The movie “Spotlight” showed that it was not just elders, clergy and bishops, but church members, police, judges and many others who protected the corrupt priests, and most everyone knew but remained silent.

Craig Doriot
Admin
Craig Doriot
1 year ago
Reply to  Craig Doriot

its not much different in this epidemic of evangelical churches. Often its the youth pastors who are finding themselves in unhealthy power dynamic with young, impressionable women who are coming of age. This dynamic will attract sexual predators and may not have a healthy balance of people interacting with youth.

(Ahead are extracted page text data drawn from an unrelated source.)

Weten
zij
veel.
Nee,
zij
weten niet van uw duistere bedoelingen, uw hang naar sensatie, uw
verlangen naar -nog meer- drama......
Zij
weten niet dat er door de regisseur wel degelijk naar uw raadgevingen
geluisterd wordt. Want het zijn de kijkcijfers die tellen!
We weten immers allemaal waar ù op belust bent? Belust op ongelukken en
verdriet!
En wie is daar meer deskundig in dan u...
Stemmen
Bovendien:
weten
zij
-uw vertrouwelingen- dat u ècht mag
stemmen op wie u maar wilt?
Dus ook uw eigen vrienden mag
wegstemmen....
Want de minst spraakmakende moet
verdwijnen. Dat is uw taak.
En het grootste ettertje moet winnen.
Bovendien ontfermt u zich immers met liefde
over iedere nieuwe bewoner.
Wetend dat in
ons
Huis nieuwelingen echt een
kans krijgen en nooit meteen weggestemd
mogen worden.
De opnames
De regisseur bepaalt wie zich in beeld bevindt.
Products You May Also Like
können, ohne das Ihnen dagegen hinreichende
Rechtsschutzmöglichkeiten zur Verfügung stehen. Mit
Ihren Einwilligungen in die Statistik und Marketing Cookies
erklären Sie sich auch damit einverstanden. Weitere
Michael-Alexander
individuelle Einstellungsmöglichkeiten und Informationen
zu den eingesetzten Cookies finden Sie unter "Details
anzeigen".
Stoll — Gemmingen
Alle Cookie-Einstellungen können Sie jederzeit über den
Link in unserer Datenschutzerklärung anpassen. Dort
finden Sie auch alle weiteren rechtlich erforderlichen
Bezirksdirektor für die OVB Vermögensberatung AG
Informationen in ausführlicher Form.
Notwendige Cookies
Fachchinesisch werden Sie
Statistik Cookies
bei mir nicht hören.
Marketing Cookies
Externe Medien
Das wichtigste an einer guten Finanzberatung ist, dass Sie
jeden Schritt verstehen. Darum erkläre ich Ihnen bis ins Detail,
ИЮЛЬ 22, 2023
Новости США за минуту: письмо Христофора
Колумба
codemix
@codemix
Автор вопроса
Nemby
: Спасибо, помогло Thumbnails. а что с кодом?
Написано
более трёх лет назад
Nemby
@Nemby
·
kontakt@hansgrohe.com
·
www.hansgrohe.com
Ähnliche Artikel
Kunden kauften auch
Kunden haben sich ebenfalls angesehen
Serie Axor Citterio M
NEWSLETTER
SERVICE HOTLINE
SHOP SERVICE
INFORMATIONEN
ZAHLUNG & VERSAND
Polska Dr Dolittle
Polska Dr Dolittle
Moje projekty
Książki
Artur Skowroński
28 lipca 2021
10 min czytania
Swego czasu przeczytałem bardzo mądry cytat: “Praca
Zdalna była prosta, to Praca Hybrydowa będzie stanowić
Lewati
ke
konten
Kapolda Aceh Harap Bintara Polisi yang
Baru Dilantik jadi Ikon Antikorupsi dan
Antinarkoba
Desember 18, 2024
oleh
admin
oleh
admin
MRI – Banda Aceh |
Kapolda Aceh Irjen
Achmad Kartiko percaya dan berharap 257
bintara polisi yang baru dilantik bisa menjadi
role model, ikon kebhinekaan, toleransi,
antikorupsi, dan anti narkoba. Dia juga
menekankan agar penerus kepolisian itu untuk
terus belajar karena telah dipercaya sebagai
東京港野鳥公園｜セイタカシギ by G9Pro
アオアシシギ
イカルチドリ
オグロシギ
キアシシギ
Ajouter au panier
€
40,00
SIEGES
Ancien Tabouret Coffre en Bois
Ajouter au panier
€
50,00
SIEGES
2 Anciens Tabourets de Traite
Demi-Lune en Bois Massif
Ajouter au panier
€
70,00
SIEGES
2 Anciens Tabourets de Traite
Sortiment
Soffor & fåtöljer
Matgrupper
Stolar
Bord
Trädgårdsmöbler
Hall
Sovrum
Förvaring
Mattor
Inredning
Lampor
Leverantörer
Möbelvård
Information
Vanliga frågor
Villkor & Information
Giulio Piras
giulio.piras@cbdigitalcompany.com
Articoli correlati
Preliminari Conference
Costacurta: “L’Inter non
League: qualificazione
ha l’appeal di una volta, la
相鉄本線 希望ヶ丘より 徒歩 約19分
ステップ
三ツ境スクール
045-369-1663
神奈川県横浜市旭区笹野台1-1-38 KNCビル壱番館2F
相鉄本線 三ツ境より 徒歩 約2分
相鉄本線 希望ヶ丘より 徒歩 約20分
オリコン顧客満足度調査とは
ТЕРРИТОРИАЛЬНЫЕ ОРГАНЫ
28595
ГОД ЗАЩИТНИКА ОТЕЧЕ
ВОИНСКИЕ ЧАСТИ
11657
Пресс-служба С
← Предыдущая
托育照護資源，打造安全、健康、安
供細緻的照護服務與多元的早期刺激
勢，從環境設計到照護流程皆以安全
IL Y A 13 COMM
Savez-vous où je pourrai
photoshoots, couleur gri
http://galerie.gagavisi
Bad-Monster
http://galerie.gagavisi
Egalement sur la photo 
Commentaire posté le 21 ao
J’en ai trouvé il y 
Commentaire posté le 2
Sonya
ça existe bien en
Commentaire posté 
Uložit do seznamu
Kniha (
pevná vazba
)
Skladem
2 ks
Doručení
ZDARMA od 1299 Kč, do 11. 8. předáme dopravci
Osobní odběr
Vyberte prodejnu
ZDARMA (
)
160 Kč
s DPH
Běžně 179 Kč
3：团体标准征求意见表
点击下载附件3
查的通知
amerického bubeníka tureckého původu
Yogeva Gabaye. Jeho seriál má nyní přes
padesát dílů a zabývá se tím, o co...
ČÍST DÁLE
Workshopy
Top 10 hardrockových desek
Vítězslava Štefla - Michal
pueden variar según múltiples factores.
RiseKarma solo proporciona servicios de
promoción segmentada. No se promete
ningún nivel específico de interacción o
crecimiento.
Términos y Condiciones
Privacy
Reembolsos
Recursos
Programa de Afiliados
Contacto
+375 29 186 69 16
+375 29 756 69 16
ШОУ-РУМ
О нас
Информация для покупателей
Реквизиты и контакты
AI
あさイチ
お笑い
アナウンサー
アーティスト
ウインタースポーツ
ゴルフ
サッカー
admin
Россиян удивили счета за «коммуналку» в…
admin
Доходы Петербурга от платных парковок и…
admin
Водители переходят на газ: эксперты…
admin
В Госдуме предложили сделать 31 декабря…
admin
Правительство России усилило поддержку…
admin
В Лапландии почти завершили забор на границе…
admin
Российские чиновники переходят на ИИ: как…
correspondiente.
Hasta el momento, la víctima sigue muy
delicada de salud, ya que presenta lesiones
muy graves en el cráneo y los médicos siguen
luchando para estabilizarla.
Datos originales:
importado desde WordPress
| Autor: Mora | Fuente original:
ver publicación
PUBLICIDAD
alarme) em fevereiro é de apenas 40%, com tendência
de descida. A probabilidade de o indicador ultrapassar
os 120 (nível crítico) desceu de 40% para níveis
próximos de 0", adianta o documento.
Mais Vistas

Though in fairness today, we also see so many head pastors having affairs or divorcing their wives and remarrying a woman in the congregation.

Joie Pirkey
Joie Pirkey
1 year ago
Reply to  Craig Doriot

I am so thankful that victims are standing up and exposing what is going on. And for all of the people who support them. It matters. It changes the culture.

Jackie Vigier
Jackie Vigier
1 year ago

I was witness to this so called relationship, and knew it wasn’t right! I know how this bothered you for years, the feelings, the hurt, the misunderstandings, etc. I am proud of you Joie for standing up, knowing God was calling you to act, not only for yourself but for the sick church who needs to repent! Praying for not only you, but for the others who have gone through this very sick, sick betrayal of someone they thought they could trust! Dear Jesus, please bless this one person, this one step to move your church closer to acknowledgement and repentance. In Jesus name!💔❤️

Joie Pirkey
Joie Pirkey
1 year ago
Reply to  Jackie Vigier

Thank you, Jackie. You are a constant support of what is good.

Nathan Bowe
Nathan Bowe
1 year ago

You’re brave Joie and glad you opened up about this. Only God knows the hearts of us all. May the Lord bless you with strength, peace of mind and his comfort with finally opening up. ❤️❤️😥😥🙏🙏

Lizabeth Shelberg
Lizabeth Shelberg
1 year ago

Very sad that the church isn’t taking accountability and that the abuse continues.They have turned a blind eye to something so distructive in the church! It sounds like the church gave you no help regarding your own healing of abuse? You probably felt so alone?How did you navigate your direction and healing during all of this?My heart goes out to you!

Kate McClintock
Kate McClintock
1 year ago

I am so unbelievably sorry that you (and other women) ever experienced this. This is so heartbreaking to hear that you faced such horrible treatment from church leadership in response to something very traumatic. The church is supposed to be there for everyone and be a support system. I am so sorry that you were silenced and felt you couldn’t speak for so long. You are so brave and strong for speaking up and sharing your story with everyone. Thank you for opening my eyes to the problems within CTR. You have my love and respect! I hope life is treating you well as you deserve all of the love and kindness the world can offer.

Anonymous
Anonymous
4 months ago

I was also a victim of misconduct at this same church (CTR) 30+ years ago by someone who was in a counseling position and is now a staff pastor. You are brave to speak out.